In the data below, find the line that contains "right shoulder: (693, 418)" and the line that contains "right elbow: (190, 189)". Copy both, plus every line between them, exactly.

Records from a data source
■ ■ ■ ■ ■ ■ ■
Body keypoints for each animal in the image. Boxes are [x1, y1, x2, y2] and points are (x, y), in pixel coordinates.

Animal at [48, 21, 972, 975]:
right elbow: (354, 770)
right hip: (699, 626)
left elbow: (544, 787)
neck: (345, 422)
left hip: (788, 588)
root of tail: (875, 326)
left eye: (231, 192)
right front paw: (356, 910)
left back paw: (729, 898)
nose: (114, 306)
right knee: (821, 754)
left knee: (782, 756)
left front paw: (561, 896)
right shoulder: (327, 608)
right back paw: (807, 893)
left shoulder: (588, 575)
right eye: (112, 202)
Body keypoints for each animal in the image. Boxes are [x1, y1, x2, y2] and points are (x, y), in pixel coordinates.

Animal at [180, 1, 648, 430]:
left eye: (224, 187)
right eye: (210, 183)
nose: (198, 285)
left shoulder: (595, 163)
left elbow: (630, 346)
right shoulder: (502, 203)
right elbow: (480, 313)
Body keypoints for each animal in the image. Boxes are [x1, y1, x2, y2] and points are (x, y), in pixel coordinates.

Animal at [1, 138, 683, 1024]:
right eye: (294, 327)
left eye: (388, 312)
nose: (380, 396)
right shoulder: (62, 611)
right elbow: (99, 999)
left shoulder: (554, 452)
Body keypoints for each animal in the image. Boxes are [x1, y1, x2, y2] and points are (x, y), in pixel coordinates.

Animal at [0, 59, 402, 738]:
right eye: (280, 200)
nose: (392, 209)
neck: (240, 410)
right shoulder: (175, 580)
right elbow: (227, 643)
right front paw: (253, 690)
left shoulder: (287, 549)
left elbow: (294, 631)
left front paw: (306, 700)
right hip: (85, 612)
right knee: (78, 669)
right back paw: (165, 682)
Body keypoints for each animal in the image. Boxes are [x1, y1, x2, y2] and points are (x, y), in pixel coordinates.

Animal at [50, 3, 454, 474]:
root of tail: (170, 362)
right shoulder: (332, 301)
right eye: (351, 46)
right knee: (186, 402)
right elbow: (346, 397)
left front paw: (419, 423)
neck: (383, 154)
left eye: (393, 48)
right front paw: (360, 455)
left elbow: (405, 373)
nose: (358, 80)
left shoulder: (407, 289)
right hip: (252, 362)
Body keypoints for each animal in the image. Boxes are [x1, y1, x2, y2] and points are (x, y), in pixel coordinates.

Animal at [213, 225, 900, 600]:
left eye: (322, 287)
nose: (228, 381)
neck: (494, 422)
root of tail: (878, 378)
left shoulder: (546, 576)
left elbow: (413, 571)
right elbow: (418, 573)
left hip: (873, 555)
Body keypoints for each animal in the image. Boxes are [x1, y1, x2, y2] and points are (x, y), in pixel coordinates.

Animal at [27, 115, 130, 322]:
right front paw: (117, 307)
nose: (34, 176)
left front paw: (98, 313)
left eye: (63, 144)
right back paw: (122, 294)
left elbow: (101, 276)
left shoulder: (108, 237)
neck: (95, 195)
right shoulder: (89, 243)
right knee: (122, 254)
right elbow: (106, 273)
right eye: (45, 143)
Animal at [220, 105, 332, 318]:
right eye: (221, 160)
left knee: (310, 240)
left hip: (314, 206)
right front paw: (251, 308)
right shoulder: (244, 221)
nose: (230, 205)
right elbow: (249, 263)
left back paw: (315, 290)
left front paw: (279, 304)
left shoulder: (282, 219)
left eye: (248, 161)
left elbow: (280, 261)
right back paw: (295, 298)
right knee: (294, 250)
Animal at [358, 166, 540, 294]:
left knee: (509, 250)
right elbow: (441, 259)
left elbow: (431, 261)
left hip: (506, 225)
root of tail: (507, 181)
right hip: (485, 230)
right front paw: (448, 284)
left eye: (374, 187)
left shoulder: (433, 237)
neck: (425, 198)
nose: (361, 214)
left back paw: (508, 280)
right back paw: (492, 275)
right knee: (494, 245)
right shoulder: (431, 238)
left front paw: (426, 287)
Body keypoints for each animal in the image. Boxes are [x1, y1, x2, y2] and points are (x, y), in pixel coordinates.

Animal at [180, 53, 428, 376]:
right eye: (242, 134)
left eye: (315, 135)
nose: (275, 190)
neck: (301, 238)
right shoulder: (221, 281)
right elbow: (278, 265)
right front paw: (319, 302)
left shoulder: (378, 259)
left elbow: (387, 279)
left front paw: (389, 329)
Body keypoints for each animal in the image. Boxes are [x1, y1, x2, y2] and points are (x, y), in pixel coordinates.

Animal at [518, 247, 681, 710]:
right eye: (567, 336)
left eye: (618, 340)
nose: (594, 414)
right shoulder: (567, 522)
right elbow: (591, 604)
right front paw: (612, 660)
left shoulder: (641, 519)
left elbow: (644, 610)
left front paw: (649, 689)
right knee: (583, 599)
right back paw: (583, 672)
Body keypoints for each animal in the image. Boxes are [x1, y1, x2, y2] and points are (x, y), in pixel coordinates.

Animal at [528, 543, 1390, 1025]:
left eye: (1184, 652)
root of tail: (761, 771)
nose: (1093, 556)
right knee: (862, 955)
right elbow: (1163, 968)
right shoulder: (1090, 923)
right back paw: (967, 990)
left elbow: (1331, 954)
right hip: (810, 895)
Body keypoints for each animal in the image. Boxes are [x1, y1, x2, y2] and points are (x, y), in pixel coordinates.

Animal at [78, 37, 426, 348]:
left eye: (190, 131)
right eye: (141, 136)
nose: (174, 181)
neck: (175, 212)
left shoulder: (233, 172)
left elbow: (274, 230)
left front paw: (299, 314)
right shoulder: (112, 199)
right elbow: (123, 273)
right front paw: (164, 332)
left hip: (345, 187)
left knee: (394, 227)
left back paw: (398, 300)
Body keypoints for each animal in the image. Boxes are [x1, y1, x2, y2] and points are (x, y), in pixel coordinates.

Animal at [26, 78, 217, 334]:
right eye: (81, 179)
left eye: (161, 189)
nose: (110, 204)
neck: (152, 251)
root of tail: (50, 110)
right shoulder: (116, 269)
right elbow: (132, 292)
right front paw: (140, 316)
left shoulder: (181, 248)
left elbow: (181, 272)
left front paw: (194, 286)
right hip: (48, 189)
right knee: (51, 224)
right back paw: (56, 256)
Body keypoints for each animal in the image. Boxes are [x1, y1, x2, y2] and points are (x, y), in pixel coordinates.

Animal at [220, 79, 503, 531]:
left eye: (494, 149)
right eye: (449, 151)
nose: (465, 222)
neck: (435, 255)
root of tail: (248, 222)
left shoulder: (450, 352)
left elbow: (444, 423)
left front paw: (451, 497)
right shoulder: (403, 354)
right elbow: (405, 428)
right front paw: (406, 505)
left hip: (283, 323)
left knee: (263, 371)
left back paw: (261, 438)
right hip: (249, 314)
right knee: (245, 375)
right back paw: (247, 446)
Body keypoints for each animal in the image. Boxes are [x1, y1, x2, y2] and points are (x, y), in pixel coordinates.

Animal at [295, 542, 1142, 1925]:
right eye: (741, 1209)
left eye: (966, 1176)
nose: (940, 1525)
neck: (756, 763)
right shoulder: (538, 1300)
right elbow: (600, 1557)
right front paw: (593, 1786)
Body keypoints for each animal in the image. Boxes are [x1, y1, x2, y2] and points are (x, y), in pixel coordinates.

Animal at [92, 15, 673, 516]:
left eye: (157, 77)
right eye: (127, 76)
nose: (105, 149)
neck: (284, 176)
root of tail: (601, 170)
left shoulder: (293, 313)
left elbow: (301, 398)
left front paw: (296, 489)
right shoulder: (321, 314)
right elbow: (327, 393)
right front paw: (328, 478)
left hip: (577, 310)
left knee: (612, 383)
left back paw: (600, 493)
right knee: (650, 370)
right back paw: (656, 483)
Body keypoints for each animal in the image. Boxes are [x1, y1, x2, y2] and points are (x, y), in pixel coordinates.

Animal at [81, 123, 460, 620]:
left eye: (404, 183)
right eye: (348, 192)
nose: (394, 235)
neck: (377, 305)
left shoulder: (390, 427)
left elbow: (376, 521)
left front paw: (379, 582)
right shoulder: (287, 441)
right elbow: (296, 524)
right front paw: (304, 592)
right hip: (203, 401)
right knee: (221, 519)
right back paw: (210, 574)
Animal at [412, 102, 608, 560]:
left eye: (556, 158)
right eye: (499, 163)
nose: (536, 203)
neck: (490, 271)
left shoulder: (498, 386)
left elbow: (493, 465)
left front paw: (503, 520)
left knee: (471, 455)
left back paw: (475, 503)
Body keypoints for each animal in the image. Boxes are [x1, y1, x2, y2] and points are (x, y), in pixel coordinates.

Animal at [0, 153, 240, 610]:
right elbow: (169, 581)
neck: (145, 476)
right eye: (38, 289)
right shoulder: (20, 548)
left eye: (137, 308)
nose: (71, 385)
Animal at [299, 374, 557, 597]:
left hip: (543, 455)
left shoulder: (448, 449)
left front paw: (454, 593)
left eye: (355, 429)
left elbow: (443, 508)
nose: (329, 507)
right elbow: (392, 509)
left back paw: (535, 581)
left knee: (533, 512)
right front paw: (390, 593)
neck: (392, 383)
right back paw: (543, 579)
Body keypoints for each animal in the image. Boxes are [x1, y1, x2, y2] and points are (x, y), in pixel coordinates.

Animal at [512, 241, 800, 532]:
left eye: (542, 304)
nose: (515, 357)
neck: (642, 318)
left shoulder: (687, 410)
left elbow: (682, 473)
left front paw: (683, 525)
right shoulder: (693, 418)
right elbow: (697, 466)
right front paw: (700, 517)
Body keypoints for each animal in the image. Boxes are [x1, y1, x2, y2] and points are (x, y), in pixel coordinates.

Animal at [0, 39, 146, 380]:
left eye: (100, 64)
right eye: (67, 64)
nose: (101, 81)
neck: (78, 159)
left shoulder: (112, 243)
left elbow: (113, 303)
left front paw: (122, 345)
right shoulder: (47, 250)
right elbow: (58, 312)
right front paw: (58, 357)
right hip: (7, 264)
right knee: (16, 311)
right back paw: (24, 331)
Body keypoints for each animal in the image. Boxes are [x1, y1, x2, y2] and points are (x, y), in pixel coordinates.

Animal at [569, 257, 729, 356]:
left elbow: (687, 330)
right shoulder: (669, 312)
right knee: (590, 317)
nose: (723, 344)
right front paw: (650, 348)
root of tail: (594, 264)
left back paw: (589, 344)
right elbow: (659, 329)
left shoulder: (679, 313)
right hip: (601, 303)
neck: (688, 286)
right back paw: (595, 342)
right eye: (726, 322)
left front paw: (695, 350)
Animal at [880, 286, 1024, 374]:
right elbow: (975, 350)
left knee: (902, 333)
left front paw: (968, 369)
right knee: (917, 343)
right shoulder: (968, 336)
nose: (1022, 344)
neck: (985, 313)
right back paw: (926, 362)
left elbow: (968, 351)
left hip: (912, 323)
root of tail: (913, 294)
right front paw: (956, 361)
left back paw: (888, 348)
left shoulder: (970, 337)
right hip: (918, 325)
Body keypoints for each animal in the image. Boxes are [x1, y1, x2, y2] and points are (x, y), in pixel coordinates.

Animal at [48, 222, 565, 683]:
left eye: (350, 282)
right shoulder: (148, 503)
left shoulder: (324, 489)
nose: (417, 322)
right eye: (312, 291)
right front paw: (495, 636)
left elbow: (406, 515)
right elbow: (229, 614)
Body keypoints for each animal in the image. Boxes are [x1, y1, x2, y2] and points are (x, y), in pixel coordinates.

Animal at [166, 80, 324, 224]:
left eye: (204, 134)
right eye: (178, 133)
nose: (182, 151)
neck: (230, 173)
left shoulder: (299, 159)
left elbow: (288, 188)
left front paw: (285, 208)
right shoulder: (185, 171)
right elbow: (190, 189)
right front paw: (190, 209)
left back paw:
■ ■ ■ ■ ■ ■ ■
* SOLUTION TO THIS TASK *
right shoulder: (693, 418)
right elbow: (697, 466)
right front paw: (700, 517)
Body keypoints for each animal in the image. Boxes are [x1, y1, x2, y2] and points are (x, y), in pixel coordinates.

Animal at [0, 39, 146, 380]:
left eye: (100, 64)
right eye: (67, 64)
nose: (101, 81)
neck: (78, 159)
left shoulder: (112, 243)
left elbow: (113, 303)
left front paw: (122, 345)
right shoulder: (47, 250)
right elbow: (58, 312)
right front paw: (58, 357)
right hip: (7, 264)
right knee: (16, 311)
right back paw: (24, 331)
Body keypoints for each animal in the image. Boxes are [x1, y1, x2, y2] and points are (x, y), in pixel coordinates.

Animal at [569, 257, 729, 356]:
left elbow: (687, 330)
right shoulder: (669, 312)
right knee: (590, 317)
nose: (723, 344)
right front paw: (650, 348)
root of tail: (594, 264)
left back paw: (589, 344)
right elbow: (659, 329)
left shoulder: (679, 313)
right hip: (601, 303)
neck: (688, 286)
right back paw: (595, 342)
right eye: (726, 322)
left front paw: (695, 350)
Animal at [880, 286, 1024, 374]:
right elbow: (975, 350)
left knee: (902, 333)
left front paw: (968, 369)
right knee: (917, 343)
right shoulder: (968, 336)
nose: (1022, 344)
neck: (985, 313)
right back paw: (926, 362)
left elbow: (968, 351)
left hip: (912, 323)
root of tail: (913, 294)
right front paw: (956, 361)
left back paw: (888, 348)
left shoulder: (970, 337)
right hip: (918, 325)
Body keypoints for each animal in the image. Boxes are [x1, y1, x2, y2] and points are (x, y), in pixel coordinates.

Animal at [48, 222, 565, 683]:
left eye: (350, 282)
right shoulder: (148, 503)
left shoulder: (324, 489)
nose: (417, 322)
right eye: (312, 291)
right front paw: (495, 636)
left elbow: (406, 515)
right elbow: (229, 614)
Body keypoints for each animal in the image. Boxes are [x1, y1, x2, y2] and points are (x, y), in pixel coordinates.

Animal at [166, 80, 324, 224]:
left eye: (204, 134)
right eye: (178, 133)
nose: (182, 151)
neck: (230, 173)
left shoulder: (299, 159)
left elbow: (288, 188)
left front paw: (285, 208)
right shoulder: (185, 171)
right elbow: (190, 189)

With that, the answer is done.